Reproduce the listing below with every instance of "Ekipmanları" changed to "Gereçleri" and all other text left unchanged. Omit the pictures from your answer.

▸ Saved data entries:
★ ★ ★ ★ ★
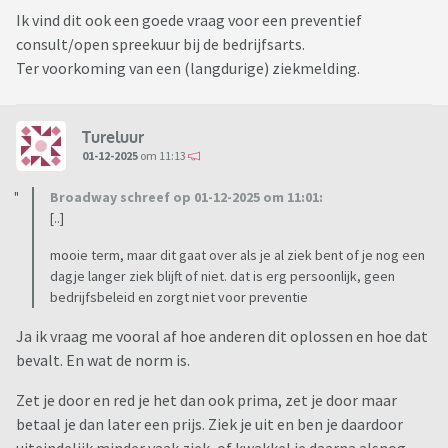
Ik vind dit ook een goede vraag voor een preventief
consult/open spreekuur bij de bedrijfsarts.
Ter voorkoming van een (langdurige) ziekmelding.
Tureluur
01-12-2025
om 11:13
Broadway schreef op 01-12-2025 om 11:01:
[..]
mooie term, maar dit gaat over als je al ziek bent of je nog een
dagje langer ziek blijft of niet. dat is erg persoonlijk, geen
bedrijfsbeleid en zorgt niet voor preventie
Ja ik vraag me vooral af hoe anderen dit oplossen en hoe dat
bevalt. En wat de norm is.
Zet je door en red je het dan ook prima, zet je door maar
betaal je dan later een prijs. Ziek je uit en ben je daardoor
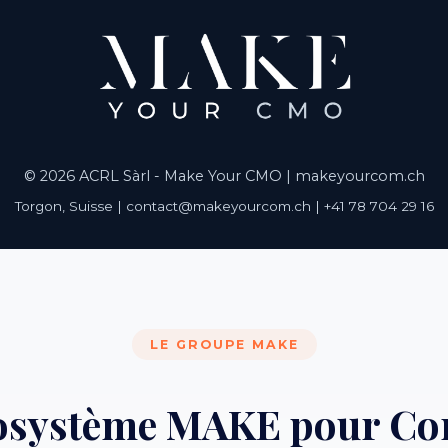
© 2026 ACRL Sàrl - Make Your CMO |
makeyourcom.ch
Torgon, Suisse | contact@makeyourcom.ch | +41 78 704 29 16
LE GROUPE MAKE
osystème MAKE pour Co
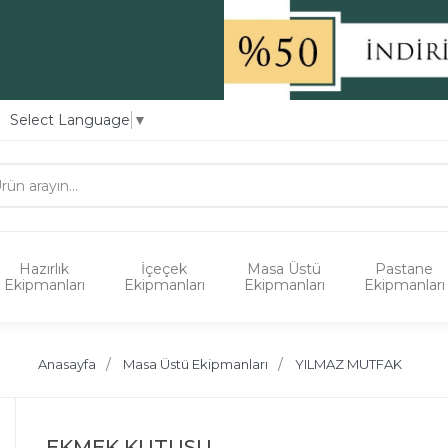
Select Language
▼
Hazırlık
İçeçek
Masa Üstü
Pastane
Ekipmanları
Ekipmanları
Ekipmanları
Ekipmanları
Anasayfa
Masa Üstü Ekipmanları
YILMAZ MUTFAK
EKMEK KUTUSU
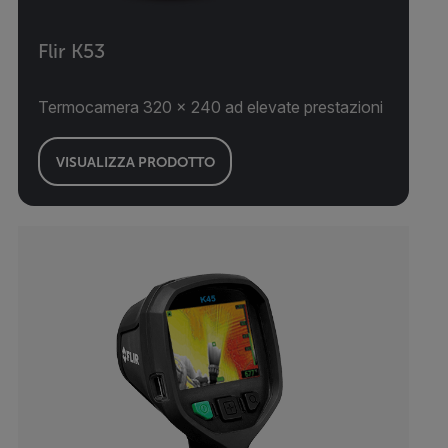
Flir K53
Termocamera 320 × 240 ad elevate prestazioni
VISUALIZZA PRODOTTO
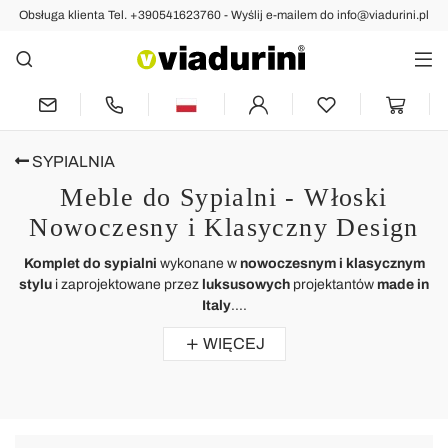
Obsługa klienta Tel. +390541623760 - Wyślij e-mailem do info@viadurini.pl
SYPIALNIA
Meble do Sypialni - Włoski
Nowoczesny i Klasyczny Design
Komplet do sypialni
wykonane w
nowoczesnym i klasycznym
stylu
i zaprojektowane przez
luksusowych
projektantów
made in
Italy
....
WIĘCEJ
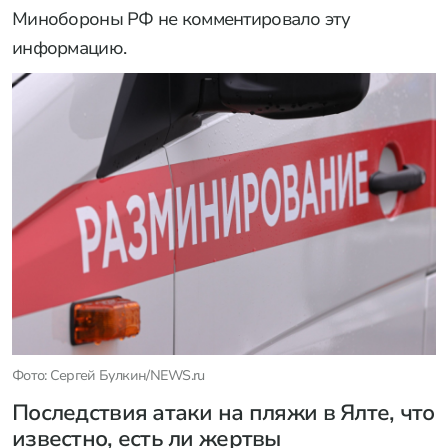
Минобороны РФ не комментировало эту
информацию.
Фото: Сергей Булкин/NEWS.ru
Последствия атаки на пляжи в Ялте, что
известно, есть ли жертвы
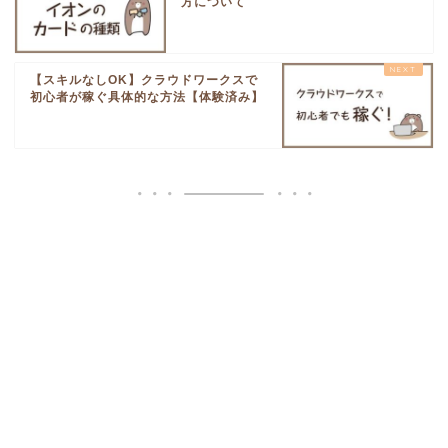
方について
【スキルなしOK】クラウドワークスで
初心者が稼ぐ具体的な方法【体験済み】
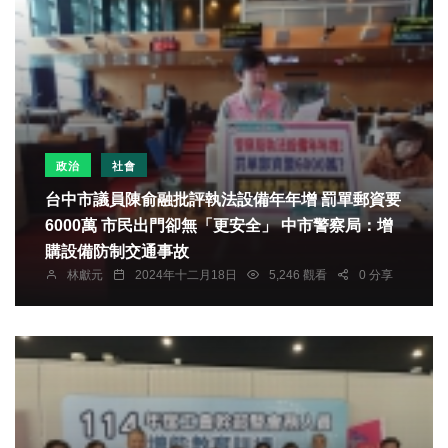
政治
社會
台中市議員陳俞融批評執法設備年年增 罰單郵資要
6000萬 市民出門卻無「更安全」 中市警察局：增
購設備防制交通事故
林獻元
2024年十二月18日
5,246 觀看
0 分享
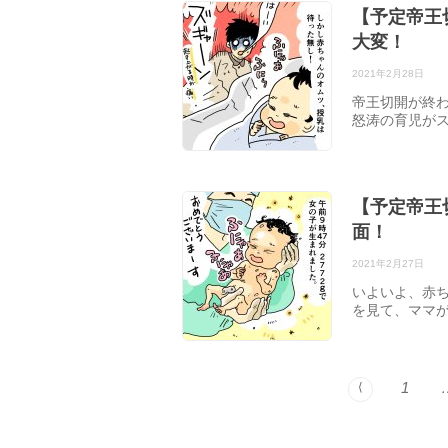
【予定帝王
大変！
2021年2月28日
帝王切開が終
怒涛の育児がス
【予定帝王
面！
2021年2月27日
いよいよ、赤ち
を見て、ママが
1
⟨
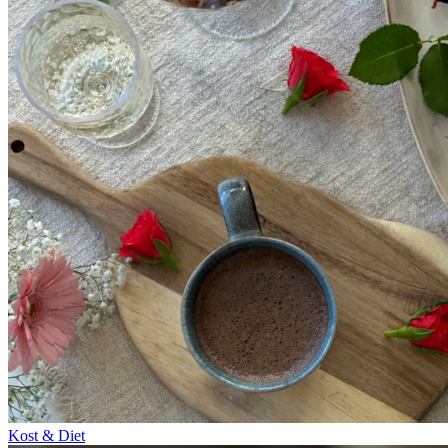
Kost & Diet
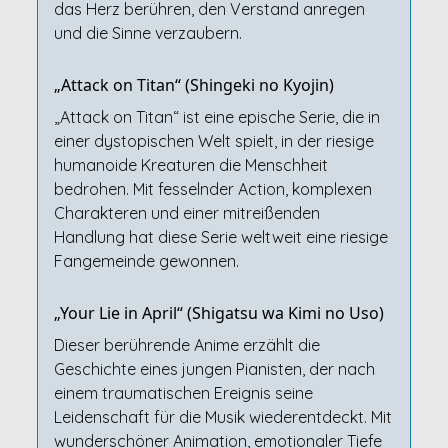
das Herz berühren, den Verstand anregen
und die Sinne verzaubern.
„Attack on Titan“ (Shingeki no Kyojin)
„Attack on Titan“ ist eine epische Serie, die in
einer dystopischen Welt spielt, in der riesige
humanoide Kreaturen die Menschheit
bedrohen. Mit fesselnder Action, komplexen
Charakteren und einer mitreißenden
Handlung hat diese Serie weltweit eine riesige
Fangemeinde gewonnen.
„Your Lie in April“ (Shigatsu wa Kimi no Uso)
Dieser berührende Anime erzählt die
Geschichte eines jungen Pianisten, der nach
einem traumatischen Ereignis seine
Leidenschaft für die Musik wiederentdeckt. Mit
wunderschöner Animation, emotionaler Tiefe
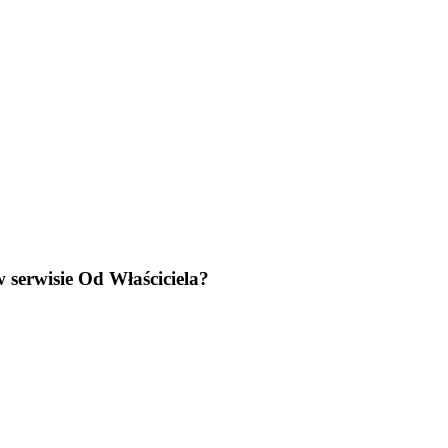
 serwisie Od Właściciela?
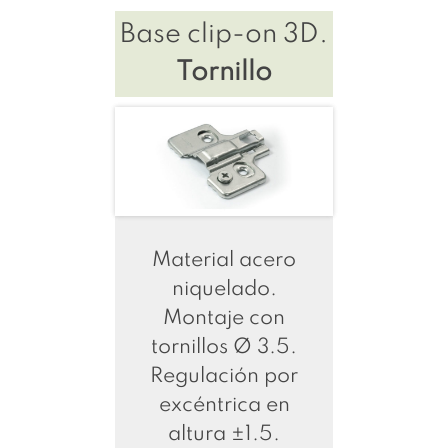
Base clip-on 3D.
Tornillo
Material acero
niquelado.
Montaje con
tornillos Ø 3.5.
Regulación por
excéntrica en
altura ±1.5.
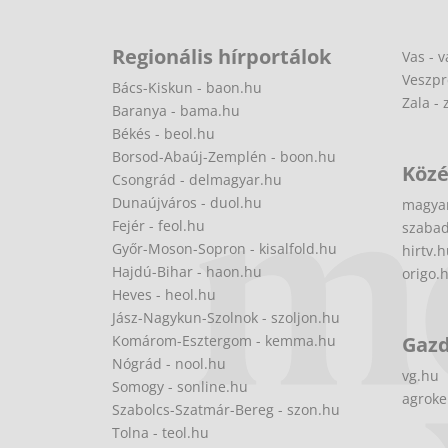
Regionális hírportálok
Vas - v
Veszpr
Bács-Kiskun - baon.hu
Zala - 
Baranya - bama.hu
Békés - beol.hu
Borsod-Abaúj-Zemplén - boon.hu
Közé
Csongrád - delmagyar.hu
Dunaújváros - duol.hu
magya
Fejér - feol.hu
szabad
Győr-Moson-Sopron - kisalfold.hu
hirtv.
Hajdú-Bihar - haon.hu
origo.
Heves - heol.hu
Jász-Nagykun-Szolnok - szoljon.hu
Komárom-Esztergom - kemma.hu
Gaz
Nógrád - nool.hu
vg.hu
Somogy - sonline.hu
agroke
Szabolcs-Szatmár-Bereg - szon.hu
Tolna - teol.hu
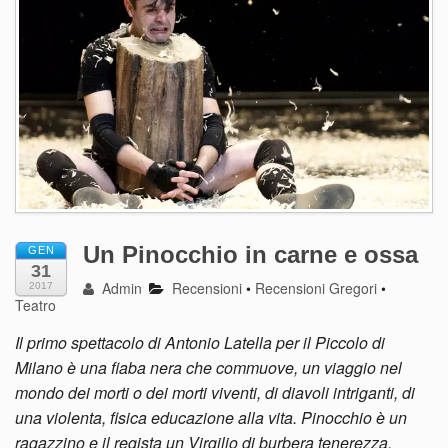
Un Pinocchio in carne e ossa
GEN
31
Admin
Recensioni
•
Recensioni Gregori
•
2017
Teatro
Il primo spettacolo di Antonio Latella per il Piccolo di
Milano è una fiaba nera che commuove, un viaggio nel
mondo dei morti o dei morti viventi, di diavoli intriganti, di
una violenta, fisica educazione alla vita. Pinocchio è un
ragazzino e il regista un Virgilio di burbera tenerezza.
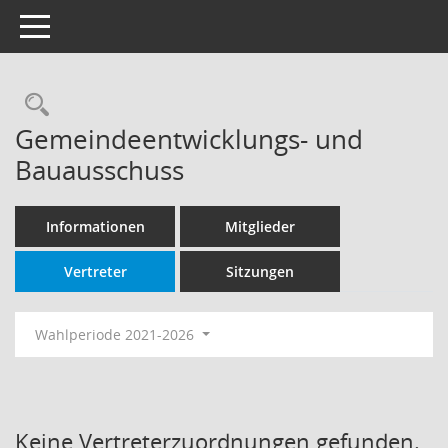
Toggle navigation
Rechercheauswahl
Gemeindeentwicklungs- und
Bauausschuss
Informationen
Mitglieder
Vertreter
Sitzungen
Wahlperiode 2021-2026
Keine Vertreterzuordnungen gefunden.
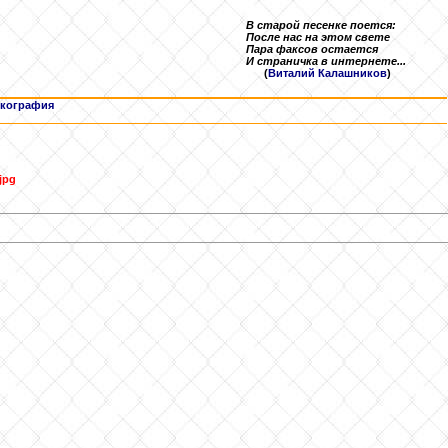
В старой песенке поется:
После нас на этом свете
Пара факсов остается
И страничка в интернете...
(
Виталий Калашников
)
кография
jpg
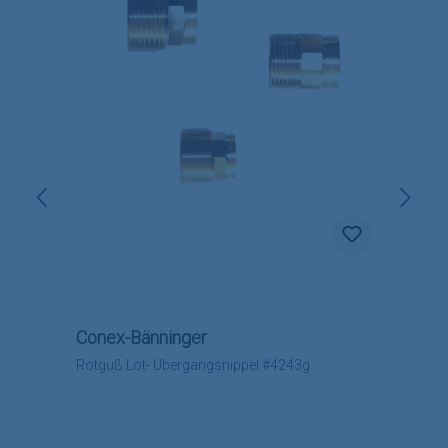
Conex-Bänninger
Rotguß Löt- Übergangsnippel #4243g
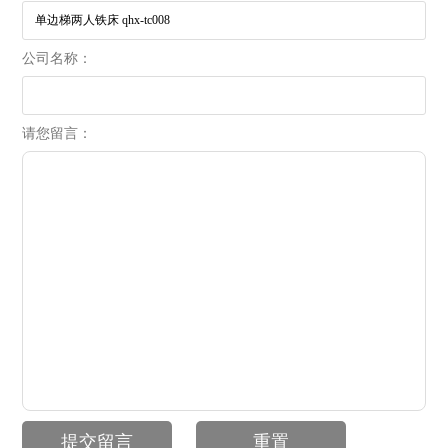
公司名称：
请您留言：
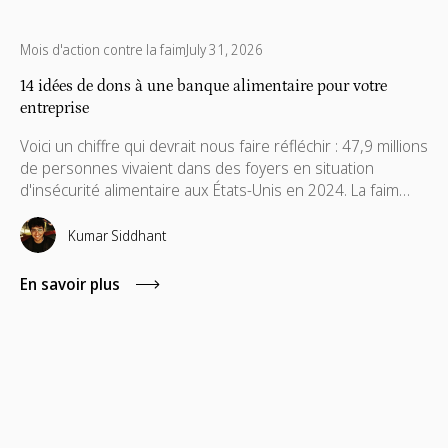
Mois d'action contre la faim
July 31, 2026
14 idées de dons à une banque alimentaire pour votre
entreprise
Voici un chiffre qui devrait nous faire réfléchir : 47,9 millions
de personnes vivaient dans des foyers en situation
d'insécurité alimentaire aux États-Unis en 2024. La faim
n'est pas un problème ponctuel, et le soutien ne devrait
pas l'être non plus. Découvrez des idées de dons que
Kumar Siddhant
votre équipe peut maintenir pour faire une réelle
différence.
En savoir plus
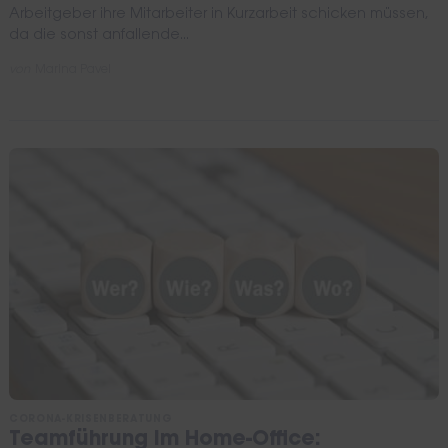
Arbeitgeber ihre Mitarbeiter in Kurzarbeit schicken müssen,
da die sonst anfallende...
von
Marina Pavel
CORONA-KRISENBERATUNG
Teamführung im Home-Office:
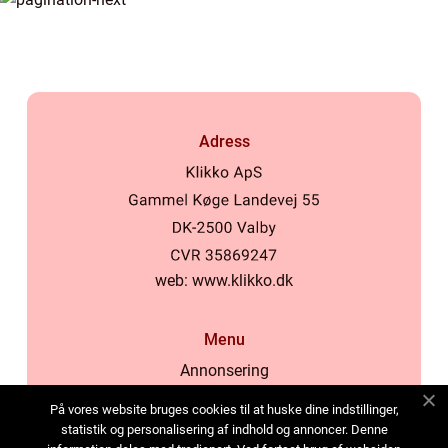
Adress
web:
www.klikko.dk
Menu
Annonsering
Om oss
På vores website bruges cookies til at huske dine indstillinger,
Cookies
statistik og personalisering af indhold og annoncer. Denne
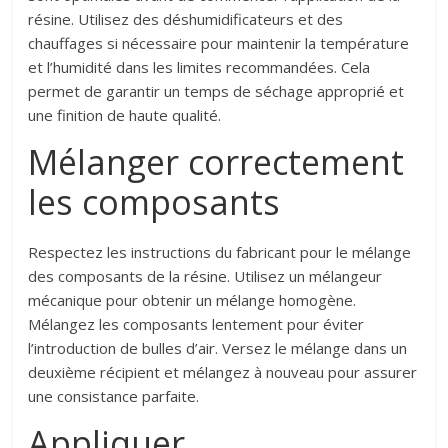
résine. Utilisez des déshumidificateurs et des
chauffages si nécessaire pour maintenir la température
et l’humidité dans les limites recommandées. Cela
permet de garantir un temps de séchage approprié et
une finition de haute qualité.
Mélanger correctement
les composants
Respectez les instructions du fabricant pour le mélange
des composants de la résine. Utilisez un mélangeur
mécanique pour obtenir un mélange homogène.
Mélangez les composants lentement pour éviter
l’introduction de bulles d’air. Versez le mélange dans un
deuxième récipient et mélangez à nouveau pour assurer
une consistance parfaite.
Appliquer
★ ★ ★ ★ ★
▸ Answer space:
Ik vind dit ook een goede vraag voor een preventief
consult/open spreekuur bij de bedrijfsarts.
Ter voorkoming van een (langdurige) ziekmelding.
Tureluur
01-12-2025
om 11:13
Broadway schreef op 01-12-2025 om 11:01:
[..]
mooie term, maar dit gaat over als je al ziek bent of je nog een
dagje langer ziek blijft of niet. dat is erg persoonlijk, geen
bedrijfsbeleid en zorgt niet voor preventie
Ja ik vraag me vooral af hoe anderen dit oplossen en hoe dat
bevalt. En wat de norm is.
Zet je door en red je het dan ook prima, zet je door maar
betaal je dan later een prijs. Ziek je uit en ben je daardoor
© 2026 ACRL Sàrl - Make Your CMO |
makeyourcom.ch
Torgon, Suisse | contact@makeyourcom.ch | +41 78 704 29 16
LE GROUPE MAKE
osystème MAKE pour Co
Select Language
▼
Hazırlık
İçeçek
Masa Üstü
Pastane
Gereçleri
Gereçleri
Gereçleri
Gereçleri
Anasayfa
Masa Üstü Gereçleri
YILMAZ MUTFAK
EKMEK KUTUSU
Flir K53
Termocamera 320 × 240 ad elevate prestazioni
VISUALIZZA PRODOTTO
Obsługa klienta Tel. +390541623760 - Wyślij e-mailem do info@viadurini.pl
SYPIALNIA
Meble do Sypialni - Włoski
Nowoczesny i Klasyczny Design
Komplet do sypialni
wykonane w
nowoczesnym i klasycznym
stylu
i zaprojektowane przez
luksusowych
projektantów
made in
Italy
....
WIĘCEJ
Минобороны РФ не комментировало эту
информацию.
Фото: Сергей Булкин/NEWS.ru
Последствия атаки на пляжи в Ялте, что
известно, есть ли жертвы
方について
【スキルなしOK】クラウドワークスで
初心者が稼ぐ具体的な方法【体験済み】
政治
社會
台中市議員陳俞融批評執法設備年年增 罰單郵資要
6000萬 市民出門卻無「更安全」 中市警察局：增
購設備防制交通事故
林獻元
2024年十二月18日
5,246 觀看
0 分享
【予定帝王
大変！
2021年2月28日
帝王切開が終
怒涛の育児がス
【予定帝王
面！
2021年2月27日
いよいよ、赤ち
を見て、ママが
1
⟨
Kost & Diet
das Herz berühren, den Verstand anregen
und die Sinne verzaubern.
„Attack on Titan“ (Shingeki no Kyojin)
„Attack on Titan“ ist eine epische Serie, die in
einer dystopischen Welt spielt, in der riesige
humanoide Kreaturen die Menschheit
bedrohen. Mit fesselnder Action, komplexen
Charakteren und einer mitreißenden
Handlung hat diese Serie weltweit eine riesige
Fangemeinde gewonnen.
„Your Lie in April“ (Shigatsu wa Kimi no Uso)
Dieser berührende Anime erzählt die
Geschichte eines jungen Pianisten, der nach
einem traumatischen Ereignis seine
Leidenschaft für die Musik wiederentdeckt. Mit
wunderschöner Animation, emotionaler Tiefe
 serwisie Od Właściciela?
Base clip-on 3D.
Tornillo
Material acero
niquelado.
Montaje con
tornillos Ø 3.5.
Regulación por
excéntrica en
altura ±1.5.
Regionális hírportálok
Vas - v
Veszpr
Bács-Kiskun - baon.hu
Zala - 
Baranya - bama.hu
Békés - beol.hu
Borsod-Abaúj-Zemplén - boon.hu
Közé
Csongrád - delmagyar.hu
Dunaújváros - duol.hu
magya
Fejér - feol.hu
szabad
Győr-Moson-Sopron - kisalfold.hu
hirtv.
Hajdú-Bihar - haon.hu
origo.
Heves - heol.hu
Jász-Nagykun-Szolnok - szoljon.hu
Komárom-Esztergom - kemma.hu
Gaz
Nógrád - nool.hu
vg.hu
Somogy - sonline.hu
agroke
Szabolcs-Szatmár-Bereg - szon.hu
Tolna - teol.hu
Un Pinocchio in carne e ossa
GEN
31
Admin
Recensioni
•
Recensioni Gregori
•
2017
Teatro
Il primo spettacolo di Antonio Latella per il Piccolo di
Milano è una fiaba nera che commuove, un viaggio nel
mondo dei morti o dei morti viventi, di diavoli intriganti, di
una violenta, fisica educazione alla vita. Pinocchio è un
ragazzino e il regista un Virgilio di burbera tenerezza.
Toggle navigation
Rechercheauswahl
Gemeindeentwicklungs- und
Bauausschuss
Informationen
Mitglieder
Vertreter
Sitzungen
Wahlperiode 2021-2026
Keine Vertreterzuordnungen gefunden.
В старой песенке поется:
После нас на этом свете
Пара факсов остается
И страничка в интернете...
(
Виталий Калашников
)
кография
jpg
Conex-Bänninger
Rotguß Löt- Übergangsnippel #4243g
公司名称：
请您留言：
Mois d'action contre la faim
July 31, 2026
14 idées de dons à une banque alimentaire pour votre
entreprise
Voici un chiffre qui devrait nous faire réfléchir : 47,9 millions
de personnes vivaient dans des foyers en situation
d'insécurité alimentaire aux États-Unis en 2024. La faim
n'est pas un problème ponctuel, et le soutien ne devrait
pas l'être non plus. Découvrez des idées de dons que
Kumar Siddhant
votre équipe peut maintenir pour faire une réelle
différence.
En savoir plus
Arbeitgeber ihre Mitarbeiter in Kurzarbeit schicken müssen,
da die sonst anfallende...
von
Marina Pavel
CORONA-KRISENBERATUNG
Teamführung im Home-Office:
Adress
web:
www.klikko.dk
Menu
Annonsering
Om oss
På vores website bruges cookies til at huske dine indstillinger,
Cookies
statistik og personalisering af indhold og annoncer. Denne
résine. Utilisez des déshumidificateurs et des
chauffages si nécessaire pour maintenir la température
et l’humidité dans les limites recommandées. Cela
permet de garantir un temps de séchage approprié et
une finition de haute qualité.
Mélanger correctement
les composants
Respectez les instructions du fabricant pour le mélange
des composants de la résine. Utilisez un mélangeur
mécanique pour obtenir un mélange homogène.
Mélangez les composants lentement pour éviter
l’introduction de bulles d’air. Versez le mélange dans un
deuxième récipient et mélangez à nouveau pour assurer
une consistance parfaite.
Appliquer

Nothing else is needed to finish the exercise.